Return, from the data that follows, each line that holds the word "charter".

* [Stored items from a collection]
□ □ □ □

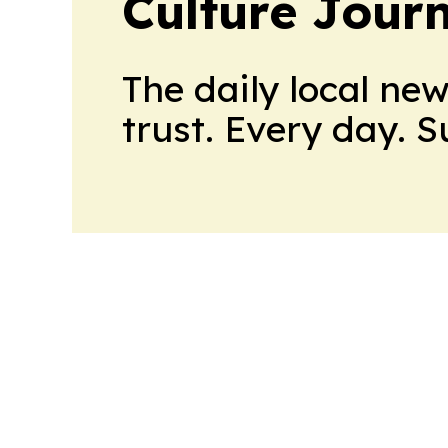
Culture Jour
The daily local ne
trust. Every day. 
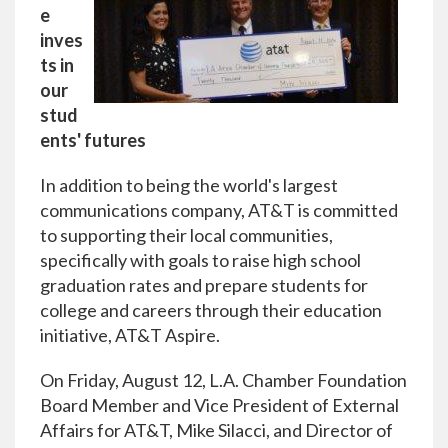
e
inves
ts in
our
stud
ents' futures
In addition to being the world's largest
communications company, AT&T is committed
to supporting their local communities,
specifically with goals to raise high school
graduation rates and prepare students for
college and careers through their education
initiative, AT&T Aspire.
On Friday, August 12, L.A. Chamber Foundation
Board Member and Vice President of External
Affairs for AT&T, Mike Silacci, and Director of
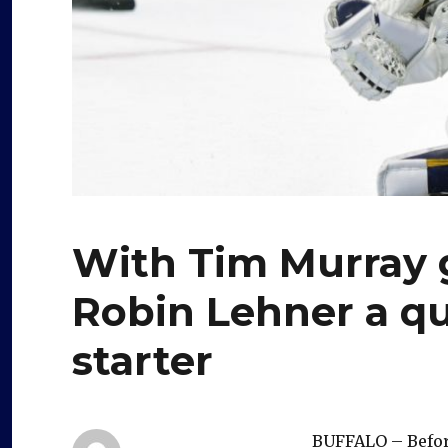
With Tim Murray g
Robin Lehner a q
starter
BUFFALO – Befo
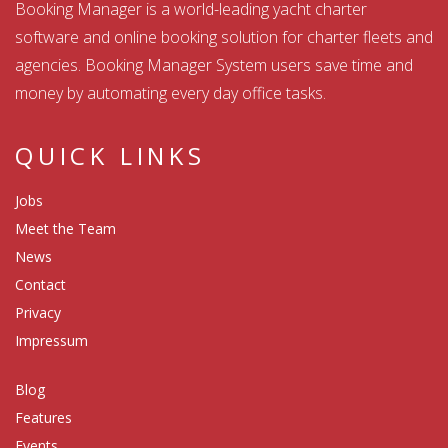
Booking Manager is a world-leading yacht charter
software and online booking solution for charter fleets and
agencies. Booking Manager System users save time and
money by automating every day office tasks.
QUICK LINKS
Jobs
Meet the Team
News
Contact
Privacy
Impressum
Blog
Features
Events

□ □ □ □

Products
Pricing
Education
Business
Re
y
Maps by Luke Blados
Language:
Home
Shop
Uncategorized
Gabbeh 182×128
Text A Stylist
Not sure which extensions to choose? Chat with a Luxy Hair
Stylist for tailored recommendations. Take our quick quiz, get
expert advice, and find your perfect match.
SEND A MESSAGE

□ □ □ □

* [Response]
Booking Manager is a world-leading yacht charter
software and online booking solution for charter fleets and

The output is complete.